Collateral Requirements
Often, the lender will require you additionally put collateral up against the loan. Collateral can come in the form of personal collateral, like your home, or business assets, like your inventory. This collateral then becomes at risk if you become challenged to repay the loan according to the schedule. This is a significant risk, both to you personally and your business and as such these types of agreements should be entered into carefully and with full consideration.
Time-Consuming Process
Small business loans are rarely the choice for in the moment or an emergency cash injection. The process for submission and approval is lengthy, especially with SBA Loans. The lender will be looking to deeply understand your business, your creditworthiness, and to some extent form their internal opinion on their trust in your growth plans, as these are instrumental to your ability to then pay them back on time.
Impact on Credit Score
One of the largest risks to a small business loan is finding yourself in a position where making payment on time, or making payments at all, is a challenge. The negative impact on your credit score can be very impactful, and the recovery timeline from this drop in score will be take years if the misses are frequent enough. Not only will this challenge your relationship with the lender but it may impact your ability to acquire additional funding down the line.

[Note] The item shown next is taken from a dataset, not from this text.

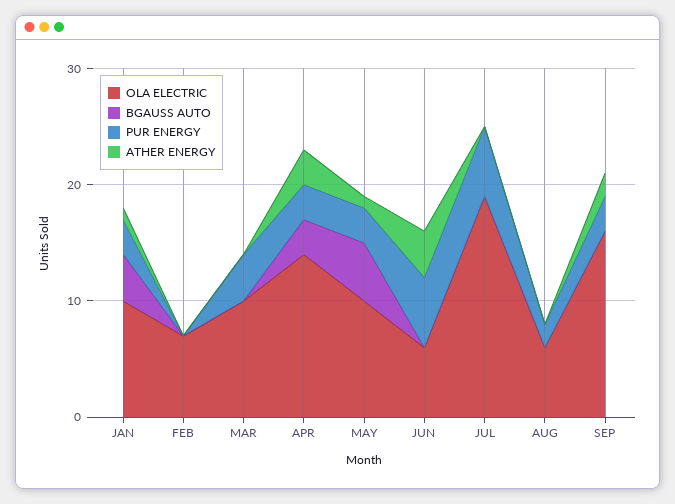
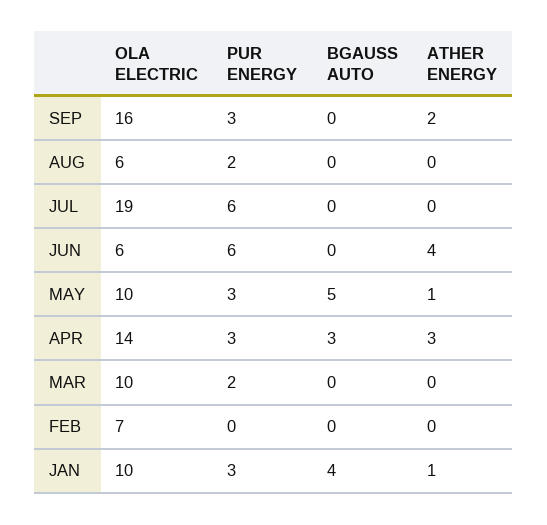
PUR ENERGY, MAR: 4 -> 2

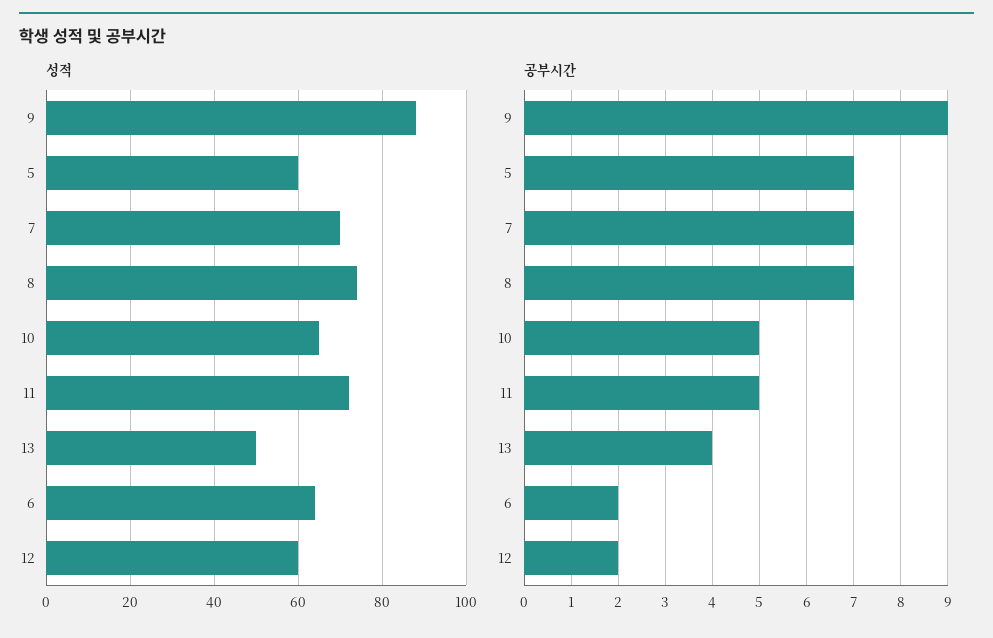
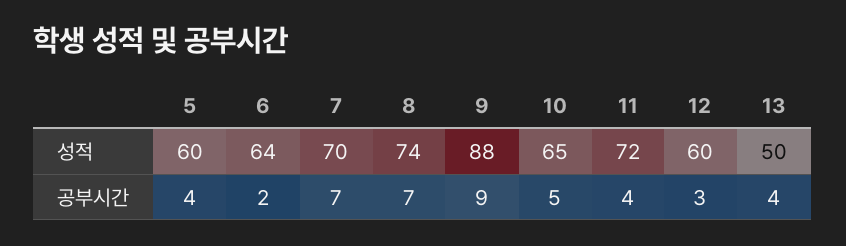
공부시간, 5: 7 -> 4
공부시간, 11: 5 -> 4
공부시간, 12: 2 -> 3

Acquiring a small business loan can incredibly empowering to your business. It can give you the fuel you need to speed up growth and supercharge your business. What is important to understand, is that the capital you receive comes with commitments and it is vital that you have deeply understood the agreement, the financial requirements, and that you and a trusted advisor have walked the impact of the loan throughout the future trajectory of the business. Only with a thorough analysis of the business plan and the P&L over time can you align the cost of the loan to your ability to afford the repayments. You want to walk away from signing your loan confident you will have the strength of business to pay your loan down as agreed to ensure there are no negative impacts to your business, or yourself, related to an inability to live up to the commitments in the agreement. Small business loans can be an incredible asset to your business, with the right process and diligence, you can acquire one and have confidence your business is now set up for great success with a strong current and future financial health.